The problem with a standard convolutional neural network (Figure 2), in this context, is that the input must be of a fixed size. This poses a problem for us because our "finding Waldo" images are of different sizes. To solve this, the fully connected layers were converted to convolutional layers. Say whaaat!? This is all explained in this article from Stanford. The advantage of this is that the network now accepts all images that have dimentions 64x64 pixels or larger. This allows us to have 64x64 images to train on, and then be able to scale it up to larger images later on when we want the agent to really find Waldo. Thus the task of finding Waldo has now been reduced to a binary classification task for images. Whew.

Results

When measuring training- and testing results it is important to have a clear boundary between what is considered training- and testing data. The raw images where divided into two groups where one of the groups were used to generate the training data (extracting Waldo heads and pasting them on random 64x64 cutouts of the original images, as described under Data labeling) while the other were used to demonstrate the accuracy of the agent. This separation is vital, as a leakage of the same Waldo heads from training to testing data would give a false sense of accuracy.

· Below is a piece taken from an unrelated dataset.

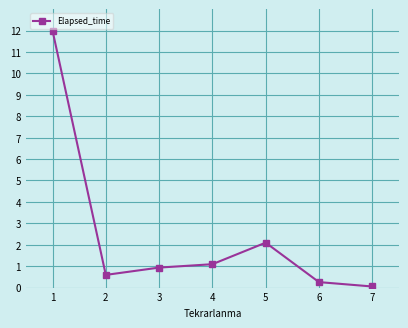

Reading left to right, extract all data points from this chart.

12.0	0.6	0.9	1.1	2.1	0.3	0.1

Here are the predictions on some of the raw images that were not used to generate training data:


Figure 3: the agent is able to find Waldo in this image




Figure 4: here it actually finds Walda, Waldo is down to the left.




Figure 5: several persons are marked here; Waldo, Walda and some of the kids.
This is not a bug, it's a feature!




Figure 6: an image with lots of Waldo look alikes and the corresponding heatmap
from the agent.

The Waldo image from Figure 6 is an interesting one; there are many Waldo lookalikes, but only one real (as described in the image text). The agent obviously did not find him because he is not trained to do that in this manner, but we clearly see that it marks the Waldos. Additionally, looking at the stairs in the middle on the heatmap, we see an interesting pattern; the Waldos that take of their hats are not recognized by the agent. This is of course a direct consequence of the training, where the agent is only trained to find Waldo wearing a hat.

As you can see the agent is able to find Waldo or something that might resemble him, therefore I would call it a success.

Other resources

  • To get a real grip around convolutional neural networks, I recommend this medium article.
  • I also recommend reading the article from Stanford that I reffered to earlier in this README.

License

This project is licensed under the MIT License.